PROBLEM TO SOLVE
Exactly the lines from the start of the data below through the line that contains "firstPrimeNumber = 0;" are to be copied, with pictures left out.

Plain-text engineering files:
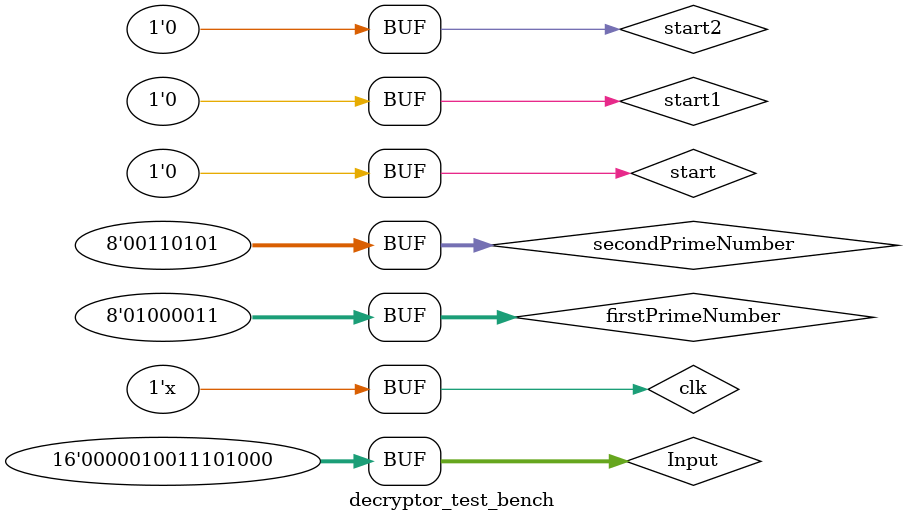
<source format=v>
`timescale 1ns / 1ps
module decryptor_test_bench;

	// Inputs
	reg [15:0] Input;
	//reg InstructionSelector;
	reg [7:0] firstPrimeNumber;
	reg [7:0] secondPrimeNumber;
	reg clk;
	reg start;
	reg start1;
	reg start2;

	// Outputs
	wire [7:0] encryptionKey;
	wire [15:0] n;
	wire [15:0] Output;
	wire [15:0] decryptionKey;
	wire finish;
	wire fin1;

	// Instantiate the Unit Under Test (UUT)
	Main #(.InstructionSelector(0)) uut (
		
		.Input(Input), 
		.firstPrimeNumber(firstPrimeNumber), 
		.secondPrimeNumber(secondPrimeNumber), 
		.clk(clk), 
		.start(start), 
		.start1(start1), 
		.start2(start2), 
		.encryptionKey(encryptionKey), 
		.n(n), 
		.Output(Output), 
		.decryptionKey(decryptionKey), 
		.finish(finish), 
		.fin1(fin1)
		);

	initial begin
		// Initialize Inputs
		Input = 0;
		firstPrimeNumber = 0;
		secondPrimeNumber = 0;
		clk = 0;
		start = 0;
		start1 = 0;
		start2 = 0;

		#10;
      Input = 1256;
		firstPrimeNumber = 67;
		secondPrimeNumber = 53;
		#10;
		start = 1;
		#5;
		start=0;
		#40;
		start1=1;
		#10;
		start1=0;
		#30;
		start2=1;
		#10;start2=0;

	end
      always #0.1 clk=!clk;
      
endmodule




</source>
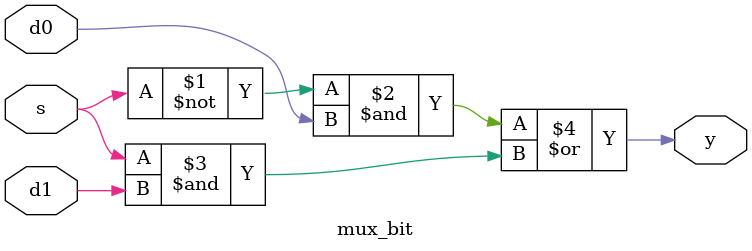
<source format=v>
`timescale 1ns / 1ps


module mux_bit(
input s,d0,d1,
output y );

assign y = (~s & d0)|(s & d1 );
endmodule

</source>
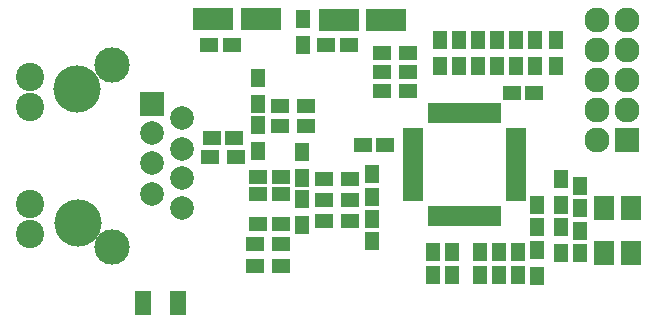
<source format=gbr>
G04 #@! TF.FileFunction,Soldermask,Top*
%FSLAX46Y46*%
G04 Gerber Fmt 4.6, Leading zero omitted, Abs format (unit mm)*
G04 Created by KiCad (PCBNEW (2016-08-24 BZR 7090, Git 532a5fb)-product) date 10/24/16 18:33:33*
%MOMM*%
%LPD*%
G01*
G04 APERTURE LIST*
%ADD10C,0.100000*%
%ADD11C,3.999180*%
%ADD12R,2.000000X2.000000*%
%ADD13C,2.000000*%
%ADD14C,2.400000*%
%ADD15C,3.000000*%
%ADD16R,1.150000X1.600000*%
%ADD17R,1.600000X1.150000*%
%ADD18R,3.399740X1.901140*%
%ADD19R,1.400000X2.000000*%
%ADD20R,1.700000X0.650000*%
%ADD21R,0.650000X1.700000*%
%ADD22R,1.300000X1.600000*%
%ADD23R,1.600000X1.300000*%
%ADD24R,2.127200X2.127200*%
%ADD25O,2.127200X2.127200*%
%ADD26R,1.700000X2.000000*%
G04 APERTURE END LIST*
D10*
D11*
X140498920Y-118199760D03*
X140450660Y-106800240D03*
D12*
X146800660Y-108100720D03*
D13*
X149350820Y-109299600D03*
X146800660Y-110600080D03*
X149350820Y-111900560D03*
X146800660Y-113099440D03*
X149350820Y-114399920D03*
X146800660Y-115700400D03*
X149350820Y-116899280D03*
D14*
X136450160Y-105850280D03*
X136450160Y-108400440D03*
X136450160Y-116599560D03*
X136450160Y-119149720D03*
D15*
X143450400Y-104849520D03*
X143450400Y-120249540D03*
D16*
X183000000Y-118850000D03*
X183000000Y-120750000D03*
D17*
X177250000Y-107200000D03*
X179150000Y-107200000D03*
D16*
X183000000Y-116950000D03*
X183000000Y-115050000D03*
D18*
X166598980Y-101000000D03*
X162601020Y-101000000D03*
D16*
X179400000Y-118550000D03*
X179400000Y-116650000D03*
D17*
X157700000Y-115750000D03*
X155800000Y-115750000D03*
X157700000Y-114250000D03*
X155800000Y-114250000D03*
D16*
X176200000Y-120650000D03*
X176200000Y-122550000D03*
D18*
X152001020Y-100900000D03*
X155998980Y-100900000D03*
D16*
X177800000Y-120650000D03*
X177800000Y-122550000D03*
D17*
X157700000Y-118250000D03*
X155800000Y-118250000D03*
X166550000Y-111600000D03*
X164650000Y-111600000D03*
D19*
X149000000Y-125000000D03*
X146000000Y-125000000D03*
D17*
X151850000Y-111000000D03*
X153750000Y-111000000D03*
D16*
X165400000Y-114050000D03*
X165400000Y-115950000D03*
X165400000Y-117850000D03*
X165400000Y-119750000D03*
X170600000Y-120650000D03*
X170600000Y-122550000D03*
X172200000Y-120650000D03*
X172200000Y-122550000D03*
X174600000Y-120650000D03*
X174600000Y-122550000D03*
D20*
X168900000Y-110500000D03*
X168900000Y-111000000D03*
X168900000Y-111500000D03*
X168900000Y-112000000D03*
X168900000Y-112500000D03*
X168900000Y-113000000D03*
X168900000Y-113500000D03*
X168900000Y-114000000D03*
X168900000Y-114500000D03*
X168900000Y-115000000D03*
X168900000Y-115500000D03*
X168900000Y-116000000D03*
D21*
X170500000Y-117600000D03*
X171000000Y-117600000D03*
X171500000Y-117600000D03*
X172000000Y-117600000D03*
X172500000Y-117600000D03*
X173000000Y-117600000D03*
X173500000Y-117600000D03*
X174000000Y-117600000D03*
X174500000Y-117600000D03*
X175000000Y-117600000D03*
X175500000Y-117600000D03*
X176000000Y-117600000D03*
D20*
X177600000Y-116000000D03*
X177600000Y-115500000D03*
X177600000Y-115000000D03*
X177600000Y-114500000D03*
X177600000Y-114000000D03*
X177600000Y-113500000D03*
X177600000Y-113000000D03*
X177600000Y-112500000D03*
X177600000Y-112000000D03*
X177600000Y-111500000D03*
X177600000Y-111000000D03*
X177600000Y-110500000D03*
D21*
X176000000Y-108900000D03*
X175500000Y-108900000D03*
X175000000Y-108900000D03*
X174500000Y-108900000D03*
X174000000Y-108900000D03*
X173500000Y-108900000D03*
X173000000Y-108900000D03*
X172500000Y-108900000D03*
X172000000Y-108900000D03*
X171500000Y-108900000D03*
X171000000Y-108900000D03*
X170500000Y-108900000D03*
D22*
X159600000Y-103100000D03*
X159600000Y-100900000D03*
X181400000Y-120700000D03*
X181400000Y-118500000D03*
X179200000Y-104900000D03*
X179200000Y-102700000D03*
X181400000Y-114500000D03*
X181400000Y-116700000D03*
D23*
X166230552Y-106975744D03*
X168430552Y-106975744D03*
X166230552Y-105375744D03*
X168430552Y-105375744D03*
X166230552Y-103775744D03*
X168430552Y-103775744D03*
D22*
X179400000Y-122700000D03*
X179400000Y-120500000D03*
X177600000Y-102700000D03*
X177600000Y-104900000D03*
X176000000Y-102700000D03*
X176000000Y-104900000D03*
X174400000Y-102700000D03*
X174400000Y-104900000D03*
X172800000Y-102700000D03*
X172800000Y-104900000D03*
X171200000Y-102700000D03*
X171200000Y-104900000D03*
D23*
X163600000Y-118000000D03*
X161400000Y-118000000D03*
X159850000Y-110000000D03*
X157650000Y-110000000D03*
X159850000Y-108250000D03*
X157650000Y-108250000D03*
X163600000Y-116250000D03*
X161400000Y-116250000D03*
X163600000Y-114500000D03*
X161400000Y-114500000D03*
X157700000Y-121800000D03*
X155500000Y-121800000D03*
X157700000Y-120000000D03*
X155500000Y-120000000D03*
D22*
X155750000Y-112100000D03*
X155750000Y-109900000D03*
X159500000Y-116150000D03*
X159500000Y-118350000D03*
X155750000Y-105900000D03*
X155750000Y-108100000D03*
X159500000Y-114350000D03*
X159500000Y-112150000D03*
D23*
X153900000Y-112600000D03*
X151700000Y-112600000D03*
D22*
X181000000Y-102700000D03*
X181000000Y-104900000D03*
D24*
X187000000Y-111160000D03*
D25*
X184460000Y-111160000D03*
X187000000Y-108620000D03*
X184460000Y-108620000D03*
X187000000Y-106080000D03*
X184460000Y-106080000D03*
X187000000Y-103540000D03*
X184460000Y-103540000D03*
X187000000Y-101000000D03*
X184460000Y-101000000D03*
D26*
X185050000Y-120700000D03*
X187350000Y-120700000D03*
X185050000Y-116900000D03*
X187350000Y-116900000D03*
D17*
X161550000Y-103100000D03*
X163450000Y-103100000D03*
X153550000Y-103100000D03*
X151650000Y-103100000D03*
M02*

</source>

ANSWER BOX
<source format=v>
`timescale 1ns / 1ps
module decryptor_test_bench;

	// Inputs
	reg [15:0] Input;
	//reg InstructionSelector;
	reg [7:0] firstPrimeNumber;
	reg [7:0] secondPrimeNumber;
	reg clk;
	reg start;
	reg start1;
	reg start2;

	// Outputs
	wire [7:0] encryptionKey;
	wire [15:0] n;
	wire [15:0] Output;
	wire [15:0] decryptionKey;
	wire finish;
	wire fin1;

	// Instantiate the Unit Under Test (UUT)
	Main #(.InstructionSelector(0)) uut (
		
		.Input(Input), 
		.firstPrimeNumber(firstPrimeNumber), 
		.secondPrimeNumber(secondPrimeNumber), 
		.clk(clk), 
		.start(start), 
		.start1(start1), 
		.start2(start2), 
		.encryptionKey(encryptionKey), 
		.n(n), 
		.Output(Output), 
		.decryptionKey(decryptionKey), 
		.finish(finish), 
		.fin1(fin1)
		);

	initial begin
		// Initialize Inputs
		Input = 0;
		firstPrimeNumber = 0;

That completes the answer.